Key Messages

  • Provides a comprehensive picture of the health and wellbeing of Victorians and an overview of the health issues facing Victoria.
  • Victorians generally enjoy good health compared with other Australians.
  • Indicators of population health cover wellbeing, health conditions, human function and deaths.
  • Indicators are organised under four dimensions: health behaviours, biomedical factors, community and socioeconomic, and environmental factors.


This is the fourth publication in a series of biennial reports that provide a comprehensive picture of the health and wellbeing of Victorians. It has been developed to meet the requirements of s. 21(c) of the Public Health and Wellbeing Act 2008 and covers the period to June 2012.

The information in this report is a valuable overview of the health issues that Victoria faces. It is an ideal starting point on which to build policy and government investments for improving the health of the Victorian population. This report provides a strong basis for a concerted public health effort to reduce health inequalities and further improve the health status of Victorians by tackling the burden of preventable diseases.

Overall, the report shows that Victorians generally enjoy good health compared with other Australians; however, it also reveals health issues and differentials in health outcomes between areas and population groups.

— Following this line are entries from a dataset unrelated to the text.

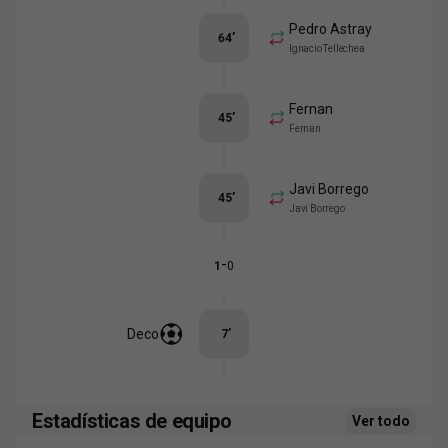
Pedro Astray
64
’
Ignacio Tellechea
Fernan
45
’
Fernan
Javi Borrego
45
’
Javi Borrego
-
1
0
Deco
7
’
Estadísticas de equipo
Ver todo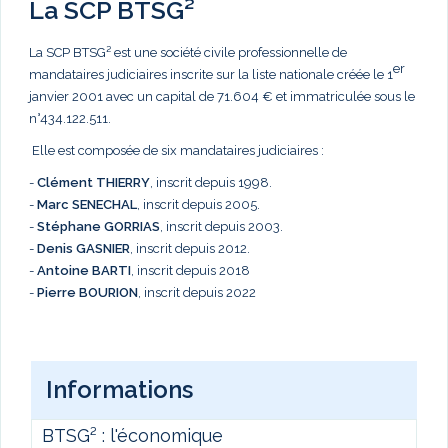
La SCP BTSG²
La SCP BTSG² est une société civile professionnelle de
er
mandataires judiciaires inscrite sur la liste nationale créée le 1
janvier 2001 avec un capital de 71.604 € et immatriculée sous le
n°434.122.511.
Elle est composée de six mandataires judiciaires :
-
Clément THIERRY
, inscrit depuis 1998.
-
Marc
SENECHAL
, inscrit depuis 2005.
-
Stéphane GORRIAS
, inscrit depuis 2003.
-
Denis GASNIER
, inscrit depuis 2012.
-
Antoine BARTI
, inscrit depuis 2018
-
Pierre BOURION
, inscrit depuis 2022
Informations
BTSG² : l'économique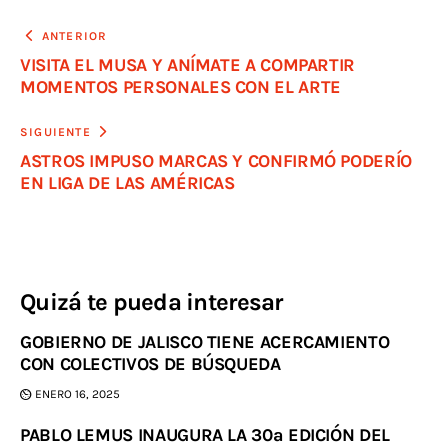
ANTERIOR
VISITA EL MUSA Y ANÍMATE A COMPARTIR
MOMENTOS PERSONALES CON EL ARTE
SIGUIENTE
ASTROS IMPUSO MARCAS Y CONFIRMÓ PODERÍO
EN LIGA DE LAS AMÉRICAS
Quizá te pueda interesar
GOBIERNO DE JALISCO TIENE ACERCAMIENTO
CON COLECTIVOS DE BÚSQUEDA
ENERO 16, 2025
PABLO LEMUS INAUGURA LA 30ª EDICIÓN DEL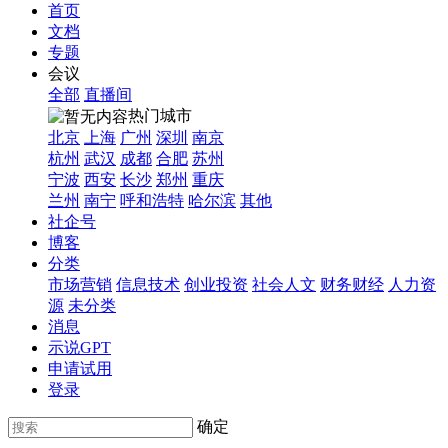
首页
文档
专题
会议
全部
直播间
热门城市
北京
上海
广州
深圳
南京
杭州
武汉
成都
合肥
苏州
宁波
西安
长沙
郑州
重庆
兰州
南宁
呼和浩特
哈尔滨
其他
社企号
博客
分类
市场营销
信息技术
创业投资
社会人文
财务财经
人力资
源
未分类
消息
示说GPT
申请试用
登录
确定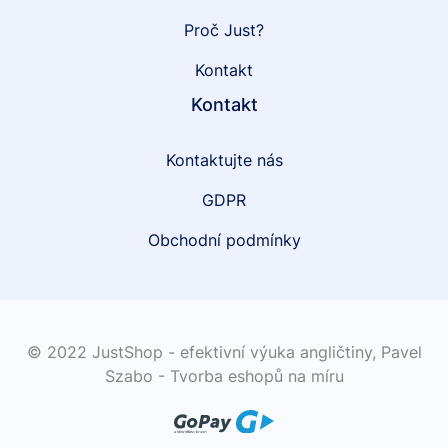
Proč Just?
Kontakt
Kontakt
Kontaktujte nás
GDPR
Obchodní podmínky
© 2022 JustShop - efektivní výuka angličtiny,
Pavel
Szabo - Tvorba eshopů na míru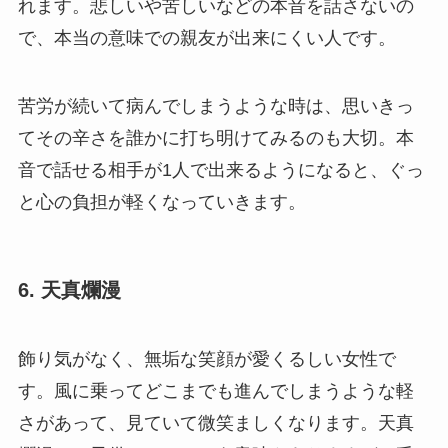
れます。悲しいや苦しいなどの本音を話さないの
で、本当の意味での親友が出来にくい人です。
苦労が続いて病んでしまうような時は、思いきっ
てその辛さを誰かに打ち明けてみるのも大切。本
音で話せる相手が1人で出来るようになると、ぐっ
と心の負担が軽くなっていきます。
6. 天真爛漫
飾り気がなく、無垢な笑顔が愛くるしい女性で
す。風に乗ってどこまでも進んでしまうような軽
さがあって、見ていて微笑ましくなります。天真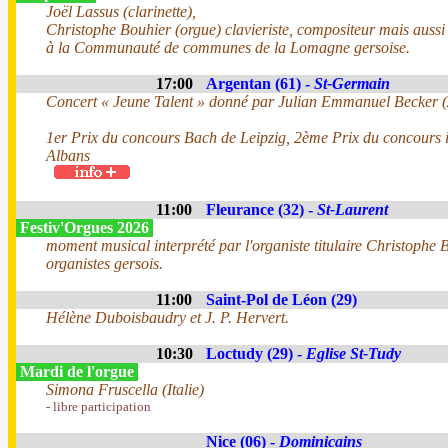
Joël Lassus (clarinette),
Christophe Bouhier (orgue) clavieriste, compositeur mais aussi
à la Communauté de communes de la Lomagne gersoise.
17:00
Argentan (61) -
St-Germain
Concert « Jeune Talent » donné par Julian Emmanuel Becker 
1er Prix du concours Bach de Leipzig, 2ème Prix du concours i
Albans
11:00
Fleurance (32) -
St-Laurent
Festiv'Orgues 2026
moment musical interprété par l'organiste titulaire Christophe B
organistes gersois.
11:00
Saint-Pol de Léon (29)
Hélène Duboisbaudry et J. P. Hervert.
10:30
Loctudy (29) -
Eglise St-Tudy
Mardi de l'orgue
Simona Fruscella (Italie)
- libre participation
Nice (06) -
Dominicains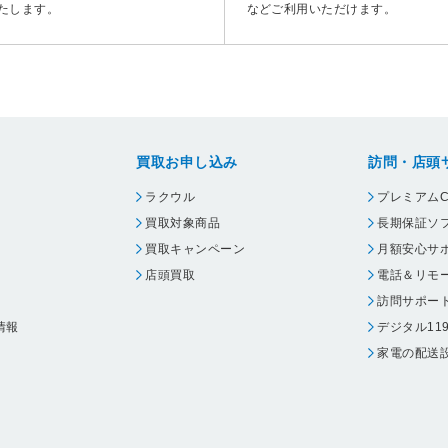
たします。
などご利用いただけます。
買取お申し込み
訪問・店頭
ラクウル
プレミアムC
買取対象商品
長期保証ソ
買取キャンペーン
月額安心サ
店頭買取
電話＆リモ
訪問サポー
情報
デジタル11
家電の配送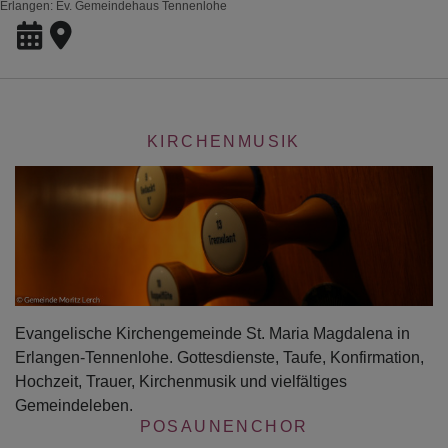
Erlangen
Ev. Gemeindehaus Tennenlohe
KIRCHENMUSIK
Evangelische Kirchengemeinde St. Maria Magdalena in
Erlangen-Tennenlohe. Gottesdienste, Taufe, Konfirmation,
Hochzeit, Trauer, Kirchenmusik und vielfältiges
Gemeindeleben.
POSAUNENCHOR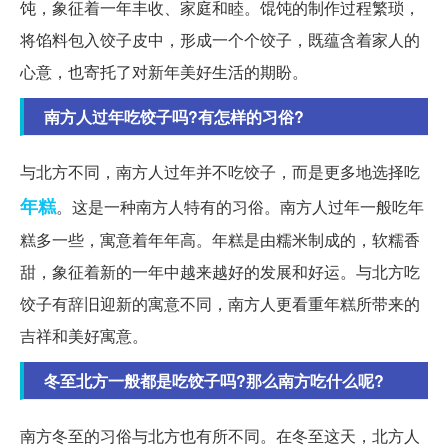
饨，象征着一年丰收、家庭和睦。馄饨的制作过程繁琐，
将馅料包入饺子皮中，形成一个个饺子，既蕴含着家人的
心意，也寄托了对新年美好生活的期盼。
南方人过年吃饺子吗?有怎样的习俗?
与北方不同，南方人过年并不吃饺子，而是更多地选择吃
年糕
。这是一种南方人特有的习俗。南方人过年一般吃年
糕多一些，寓意着年年高。年糕是由糯米制成的，软糯香
甜，象征着新的一年中越来越好的发展和好运。与北方吃
饺子有辞旧迎新的寓意不同，南方人更看重年糕所带来的
吉祥和美好寓意。
冬至北方一般都是吃饺子吗?那么南方吃什么呢?
南方冬至的习俗与北方也有所不同。在冬至这天，北方人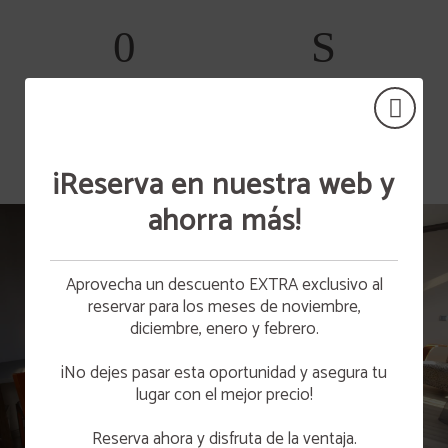
Amenities
TV LCD
¡Reserva en nuestra web y
ahorra más!
DESAYUNOS
Desayuna en Hotel
Aprovecha un descuento EXTRA exclusivo al
Vetusta
reservar para los meses de noviembre,
DESAYUNA CON NOSOTROS O RESERVA TU
10% de Descuento
BIZCOCHO
diciembre, enero y febrero.
APROVÉCHATE DE UN DESCUENTO DEL 10%
Para que tu desayuno sea especial a diario
RESERVANDO A TRAVÉS DE LA PÁGINA WEB.
preparamos bizcochos, tartas y bollería artesanal.
¡No dejes pasar esta oportunidad y asegura tu
Ven a desayunar a nuestra cafetería o contacta
con nosotros para reservar un bizcocho.
lugar con el mejor precio!
MÁS INFO
Reserva ahora y disfruta de la ventaja.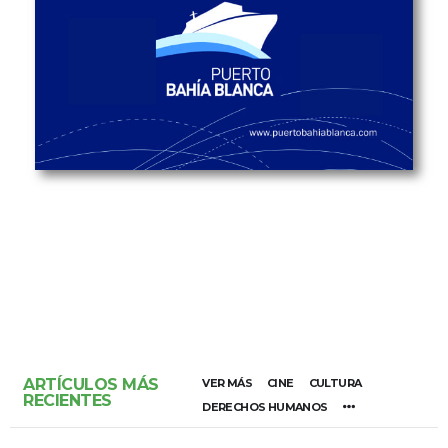
ARTÍCULOS MÁS
VER MÁS
CINE
CULTURA
RECIENTES
DERECHOS HUMANOS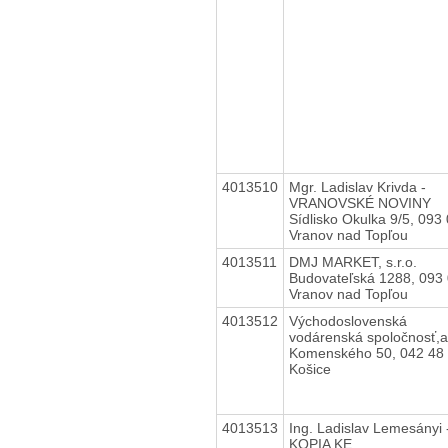
4013510
Mgr. Ladislav Krivda -
VRANOVSKÉ NOVINY
Sídlisko Okulka 9/5, 093
Vranov nad Topľou
4013511
DMJ MARKET, s.r.o.
Budovateľská 1288, 093
Vranov nad Topľou
4013512
Východoslovenská
vodárenská spoločnosť,a
Komenského 50, 042 48
Košice
4013513
Ing. Ladislav Lemesányi 
KOPIA KE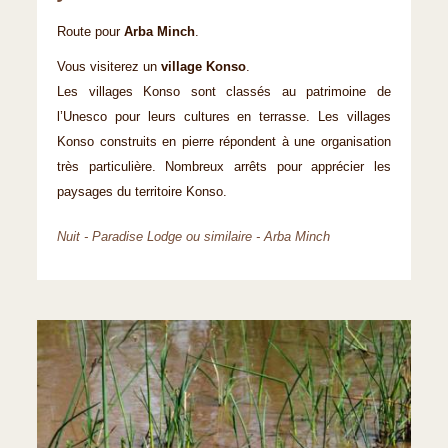
Route pour
Arba Minch
.
Vous visiterez un
village Konso
.
Les villages Konso sont classés au patrimoine de
l’Unesco pour leurs cultures en terrasse. Les villages
Konso construits en pierre répondent à une organisation
très particulière. Nombreux arrêts pour apprécier les
paysages du territoire Konso.
Nuit - Paradise Lodge ou similaire - Arba Minch​​​​​​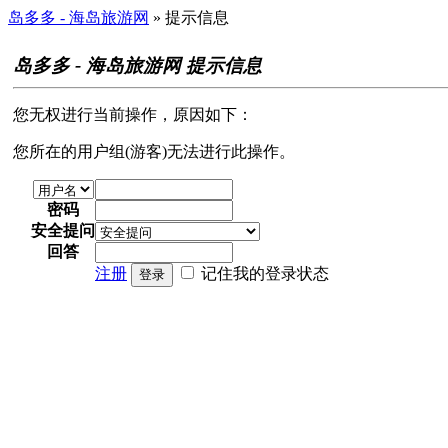
岛多多 - 海岛旅游网
» 提示信息
岛多多 - 海岛旅游网 提示信息
您无权进行当前操作，原因如下：
您所在的用户组(游客)无法进行此操作。
密码
安全提问
回答
注册
记住我的登录状态
登录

Your health: The Chief Health Officer’s report 2012 has been structured using the National health performance framework 2009 and provides an overview of the health of Victorians, in particular their health status and the factors that determine their health.

Health status

This domain covers the four dimensions of health status, bringing together a range of indicators that summarise the impact of disease and injury on the wellbeing of Victorians. The indicators provide an overall measure of population health, which may be either wholly or partially attributable to health service intervention:

  1. Wellbeing: Includes measures of physical, mental and social wellbeing.
  2. Health conditions: Measured through the prevalence of disease, disorder, injury or trauma or other health-related state.
  3. Human function: Measures alterations to body structure or function (impairment), activity limitations and restrictions in participation.
  4. Deaths: Includes mortality rates and life expectancy measures.

Determinants of health

The determinants of health impact at the individual or population level. They are key to the prevention of disease and injury and help explain and predict trends and inequalities in health status. They can be behavioural, biomedical, socioeconomic or environmental. Determinants of health can impact late in the causal pathway (such as tobacco smoking) or further upstream via a number of intermediaries (such as socioeconomic status and environmental factors). This domain organises indicators under four dimensions:

  1. Health behaviours: Includes attitudes, beliefs, knowledge and behaviours such as patterns of eating, physical activity, smoking and alcohol consumption.
  2. Biomedical factors: Incorporates genetic-related susceptibility to disease and other factors such as blood pressure, cholesterol levels and body weight.
  3. Community and socioeconomic: Measures community factors such as social capital, support services and socioeconomic factors such as housing, education, employment and income.
  4. Environmental factors: Includes physical, chemical and biological factors such as air, water, food and soil quality.